Just last year, the food bank distributed 20.8 million meals and it is expecting to see an increased number of people in need this year, as SNAP benefits get a $265 cut.

"We do have plenty of food for everybody. We have enough, but we've also anticipated something like this when we knew that the public health emergency would end, and now we know that it will end. What we could anticipate is just more folks whose SNAP benefits are running out. And again, who still need to eat and still need to fill their pantries. And we can fill that gap,” the director of programs at BRAFB, Zach Nissen said.

Even people who cannot get to one of BRAFB's partner locations can get help thanks to the food bank working with other organizations.

"Again, if you or your family needs emergency food. If you need help getting groceries in your household. We've got partner agencies, or mobile food pantries, nearby hopefully where you are. You can visit them, no questions asked. Just show up,” Nissen said.

According to a 2018 U.S. Department of Agriculture report, more than 736,000 people rely on SNAP in Virginia. During that year, a little more than $1 billion in SNAP benefits were disbursed.

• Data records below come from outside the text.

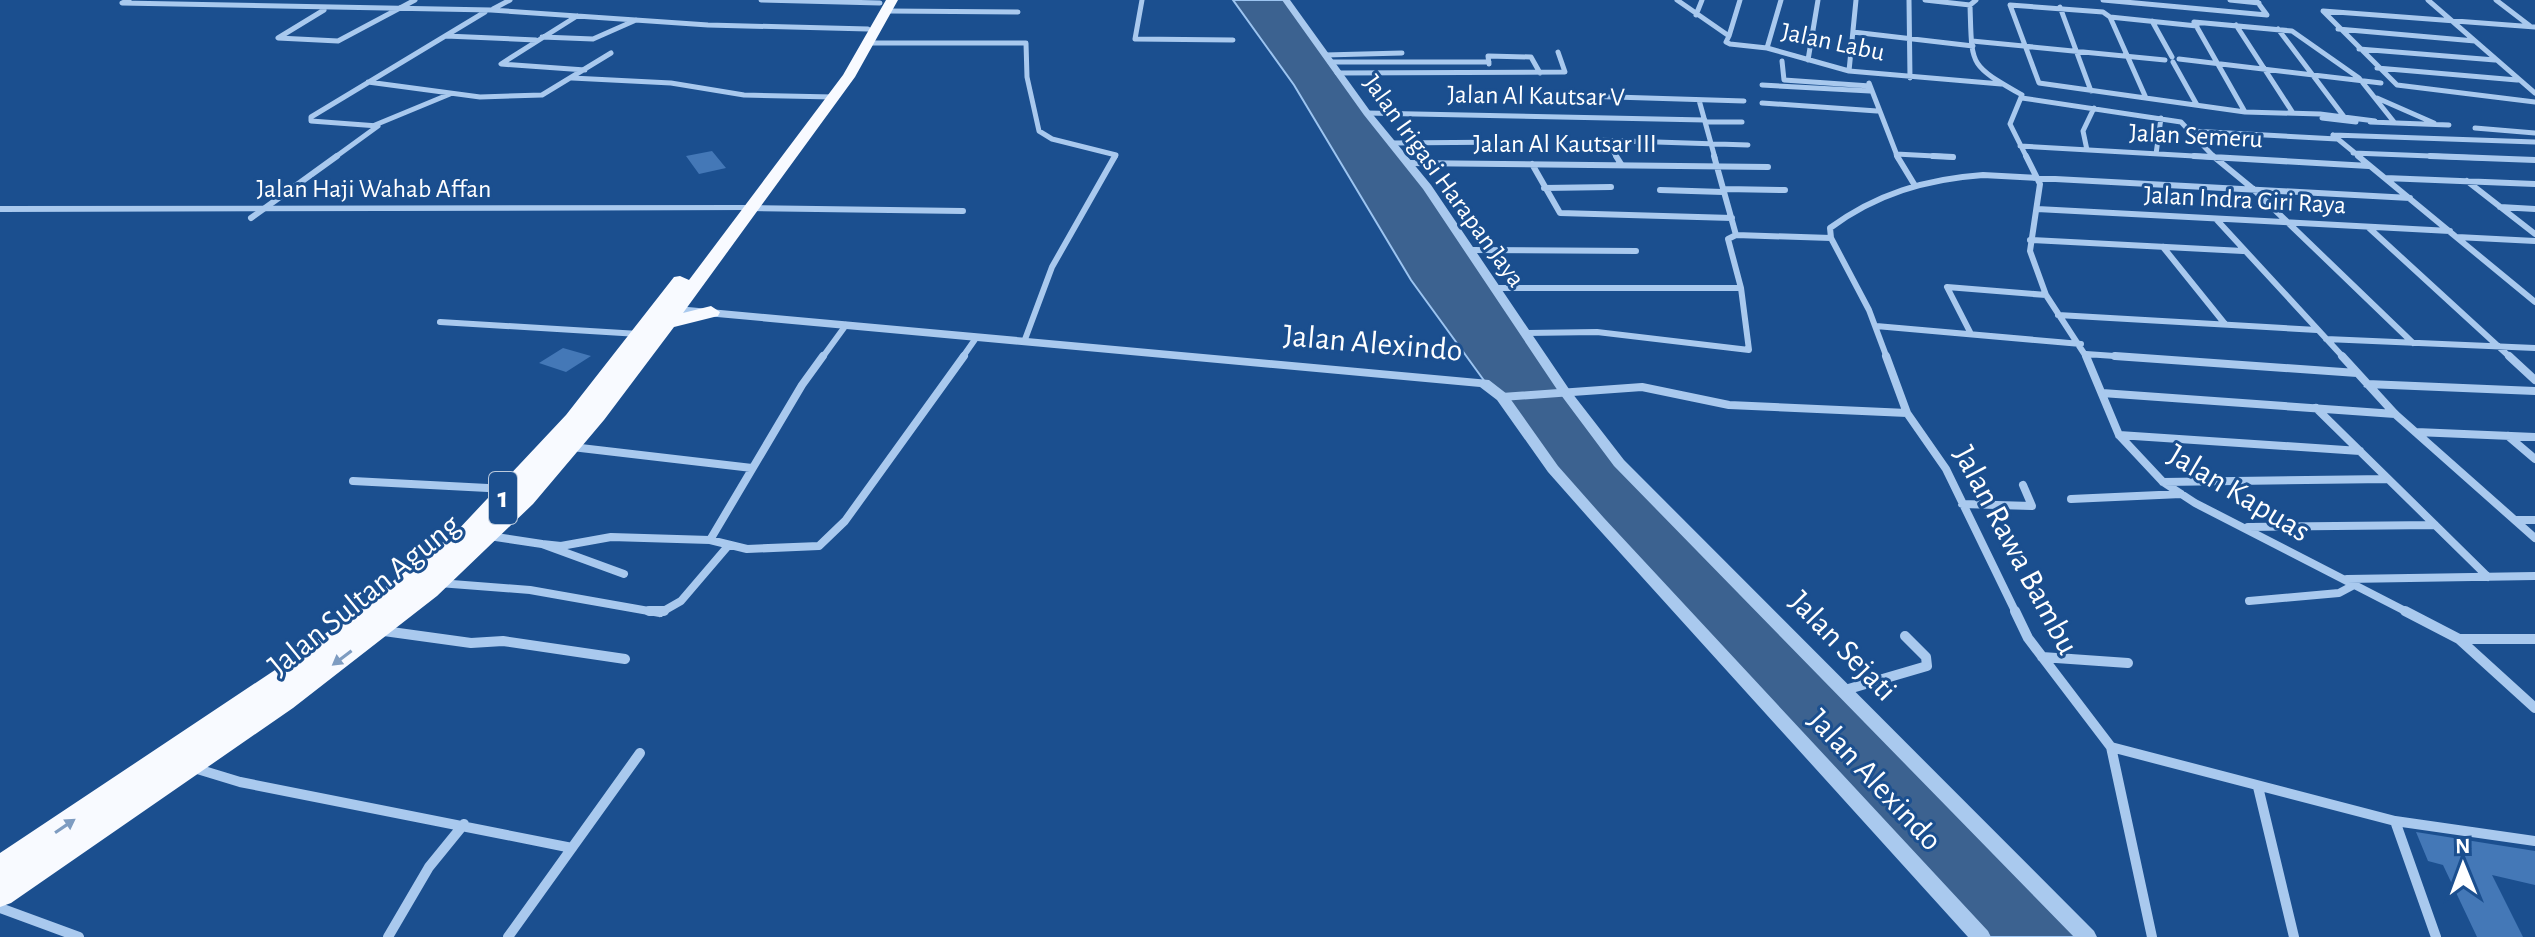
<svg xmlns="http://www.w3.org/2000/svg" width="2535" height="937" font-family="'Alegreya Sans',sans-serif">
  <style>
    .water { fill: #3c6290; stroke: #9cc4f0; stroke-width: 2 }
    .building { fill: #4478b7 }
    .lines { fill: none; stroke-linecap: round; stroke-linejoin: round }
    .minor-far3 { stroke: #a9c9ee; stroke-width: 5 }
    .minor-far2 { stroke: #a9c9ee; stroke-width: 6 }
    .minor-far1 { stroke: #a9c9ee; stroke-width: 8 }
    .minor { stroke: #a9c9ee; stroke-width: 10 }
    .tertiary { fill: #a9c9ee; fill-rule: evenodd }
    .trunk { fill: #f8faff; fill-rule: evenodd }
    .oneway { fill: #7e9cc1 }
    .labels { text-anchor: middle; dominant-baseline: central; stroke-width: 6; stroke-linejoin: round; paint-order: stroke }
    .far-street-label { font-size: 26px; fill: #fff; stroke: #1b4f8f }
    .shield { fill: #1b4f8f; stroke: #bbcadd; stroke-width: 2 }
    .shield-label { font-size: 30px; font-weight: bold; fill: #fff }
    .street-label { font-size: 32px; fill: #fff; stroke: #1b4f8f }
  </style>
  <rect width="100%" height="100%" fill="#1b4f8f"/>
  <!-- water -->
  <path class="water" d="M1233 0H1286L1337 73 1409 163 1616 460 2087 937H1981L1626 550 1488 386 1411 280 1294 85Z"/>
  <!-- building -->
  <path class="building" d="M712 151 726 168 699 174 686 156Z
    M563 348 591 356 566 372 539 363Z
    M2416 832 2535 851V885L2492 875 2523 937H2477L2443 865 2428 861Z"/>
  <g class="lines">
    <!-- minor-far3 -->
    <path class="minor-far3" d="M129 0 122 3 491 10 708 25 868 29
      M761 0 880 3
      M1142 0 1135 39 1233 40
      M1677 0 1729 36 1726 42 1730 44 1767 48 1849 71 2001 84
      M1909 0 1910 78
      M1925 0 1970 5
      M1976 0 1970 5C1972 67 1968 64 2022 95L2010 124 2027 158
      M2103 0 2267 15 2256 0
      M2230 0 2259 3
      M2428 0 2535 93
      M2496 0 2530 26
      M2060 7 2091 91
      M493 9 510 0
      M324 10 278 38 338 41 415 0
      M888 11 1018 12
      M1696 15 1702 0
      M577 16 501 64 585 70
      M2110 17 2146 98
      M2152 21 2172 57
      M2236 25 2293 113
      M2197 26 2110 17 2103 12 2010 5 2039 83 2245 112 2320 114 2375 121
      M2535 27 2323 11 2397 85 2535 102
      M2278 29 2345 118
      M2338 29 2475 41
      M1853 32 1973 46
      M446 36 536 40
      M1729 36 1740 0
      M542 37 593 39 636 20
      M1972 41 2165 60
      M872 43H1026L1027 77 1039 131 1052 139 1116 155 1114 158
      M1767 48 1781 0
      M2359 49 2495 60
      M1325 55 1402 53
      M2179 59 2381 83
      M1808 60 1818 0
      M1782 61 1784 80 1870 86
      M1330 62H1489
      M2173 62 2197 105
      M1489 64 1488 56 1531 57 1540 73
      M2377 68 2517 80
      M1849 71 1856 0
      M1337 73 1565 72 1558 52
      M572 78 671 83 744 95 833 97
      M368 82 480 97 542 95 611 53
      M1869 83 1898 158
      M1762 85 1870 91
      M1582 96 1744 101
      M2022 98 2181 122 2215 158
      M2377 98 2434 123
      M1699 100 1715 158
      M1762 103 1877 111
      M2245 112 2194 22 2292 31 2359 78 2394 122
      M1367 113 1705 120
      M2322 118 2356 122
      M1705 122H1742
      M2370 122 2449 125
      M375 125 450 94
      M2475 128 2535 133
      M2191 131 2337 139
      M2333 135 2361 158
      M2333 135 2535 142
      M1595 140 1748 145
      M1607 140 1617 158
      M1392 143 1515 142
      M2020 146 2229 158
      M2087 150 2083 131 2094 108
      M2353 153 2482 158
      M1896 154 1953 157
      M2156 154 2161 118
      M334 158 378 126 311 121V117L485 12"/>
    <!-- minor-far2 -->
    <path class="minor-far2" d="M1616 156 1621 164
      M1714 156 1736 235 1831 238
      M1897 156 1914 184
      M1933 156 1953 157
      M2026 156 2040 184 2030 251 2046 295 2087 358
      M2194 156 2369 166
      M2213 156 2252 188 2413 343
      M2358 156 2535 302
      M2430 156 2535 160
      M1409 163 1768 167
      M1532 164 1560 213 1732 218
      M2385 178 2535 184
      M2467 181 2535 234
      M1544 188 1611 187
      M1725 189 1785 190
      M1660 190 1723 192
      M2500 207 2535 209
      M749 208 963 211
      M2037 209 2450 231
      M251 218 337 156
      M2216 219 2344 358
      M2368 227 2511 358
      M2457 237 2535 241
      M2030 240 2243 251
      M2163 247 2225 324
      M1469 250 1636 251
      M1497 288H1741L1728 239 1736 235
      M2058 315 2317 330
      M440 322 639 334
      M1876 326 2081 344
      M1970 332 1947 287 2046 295
      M1526 333 1597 332 1749 350 1741 288
      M2326 339 2535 348
      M1024 342 1052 267 1115 156
      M2086 354 2143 358
      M822 358 846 325
      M962 358 976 338
      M1887 358 1869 310 1831 238 1830 228C1876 194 1926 179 1983 175L2410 198"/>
    <!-- minor-far1 -->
    <path class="minor-far1" d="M2086 356 2119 435 2163 482 2195 503 2409 613
      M2115 356 2357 373
      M2342 356 2395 414 2535 538
      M2509 356 2535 380
      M2367 384 2535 391
      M2102 393 2395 414
      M1502 397 1642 387 1729 405 1907 413 1886 356
      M2316 408 2488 577
      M1907 413 1946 469 2016 613
      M2416 432 2535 437
      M2119 435 2360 451
      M2508 436 2535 459
      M572 447 752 468
      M353 481 507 489
      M2163 482 2388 479
      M2071 499 2181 494
      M1962 504 2032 506 2023 485
      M2516 520H2535
      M2248 527 2435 525
      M489 536 542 544 624 574
      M710 540 802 385 823 356
      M542 544 561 546 611 537 710 540 747 549 819 546 845 521 964 356
      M2347 579 2535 576
      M439 583 530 590 660 613
      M2249 601 2339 593 2354 585
      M660 613 681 601 728 546"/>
    <!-- minor -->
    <path class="minor" d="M649 611H664
      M2015 611 2028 638 2111 747 2152 937
      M2405 611 2459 639 2535 708
      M384 631 471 643 503 641 625 659
      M2460 639H2535
      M2042 657 2128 663
      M1845 690 1927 666 1926 657 1905 636
      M2111 747 2395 821 2535 841
      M194 768 240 782 572 848
      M2258 787 2294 937
      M2395 821 2436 937
      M0 908 79 937
      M388 937 429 867 464 824
      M508 937 640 753"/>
    <!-- tertiary -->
    <path class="tertiary" d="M1282 0H1290L1370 111 1431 185 1569 389 1624 460 2094 931 2097 937H2074L1614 466 1558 391 1423 189 1364 115Z
      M748 205 753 208 752 210 0 212V206Z
      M677 306 1489 380 1507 394 1558 466 1604 518 1988 931 1991 937H1968L1594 524 1548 472 1497 400 1480 387 673 313 671 310Z"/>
    <!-- trunk -->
    <path class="trunk" d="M886 0H898L855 77 683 313 711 306 720 312 718 316 674 327 604 420 533 504 437 596 293 708 11 903 0 907V853L299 654 456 532 566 415 674 277 680 276 689 280 843 75Z"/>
  </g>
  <!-- one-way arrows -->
  <defs><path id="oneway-solid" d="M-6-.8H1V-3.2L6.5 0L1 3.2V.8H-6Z" transform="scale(2)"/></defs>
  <g class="oneway">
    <use href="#oneway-solid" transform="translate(342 658) rotate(143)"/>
    <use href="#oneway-solid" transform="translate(65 826) rotate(-34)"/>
  </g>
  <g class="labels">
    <!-- far-street labels -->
    <g class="far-street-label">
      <text transform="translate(1833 42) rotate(12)">Jalan Labu</text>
      <text transform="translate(1536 96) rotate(1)">Jalan Al Kautsar V</text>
      <text transform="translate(2196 136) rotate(3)">Jalan Semeru</text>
      <text x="1565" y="144">Jalan Al Kautsar III</text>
      <text transform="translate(1444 181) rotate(54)">Jalan Irigasi Harapan Jaya</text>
      <text x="374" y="189">Jalan Haji Wahab Affan</text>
      <text transform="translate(2245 200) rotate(3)">Jalan Indra Giri Raya</text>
    </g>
    <!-- shield labels -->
    <rect class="shield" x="489" y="472" width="28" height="52" rx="6"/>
    <g class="shield-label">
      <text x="503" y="498">1</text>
    </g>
    <!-- street labels -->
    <g class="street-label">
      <text transform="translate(1373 343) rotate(5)">Jalan Alexindo</text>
      <text transform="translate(2239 493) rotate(31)">Jalan Kapuas</text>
      <text transform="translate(2016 550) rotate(62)">Jalan Rawa Bambu</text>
      <text transform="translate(364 595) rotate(-39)">Jalan Sultan Agung</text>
      <text transform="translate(1843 646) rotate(46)">Jalan Sejati</text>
      <text transform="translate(1875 780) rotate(47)">Jalan Alexindo</text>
    </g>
  </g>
  <!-- north arrow -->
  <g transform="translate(2463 865) rotate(359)" stroke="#1b4f8f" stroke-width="6" paint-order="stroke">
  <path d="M0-6L14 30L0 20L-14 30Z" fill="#ffffff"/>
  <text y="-12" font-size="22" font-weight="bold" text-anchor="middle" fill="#ffffff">N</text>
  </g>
</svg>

Virginia is above the national average for both the amount of SNAP benefits used and the number of households with children who depend on SNAP. In the Fifth Congressional District, nine percent of households receive SNAP, which means more than 26,000 families are now going to have to work under a tighter budget.

SNAP benefits will drop from $281 to $16. The last emergency allotment will be distributed on Feb. 16.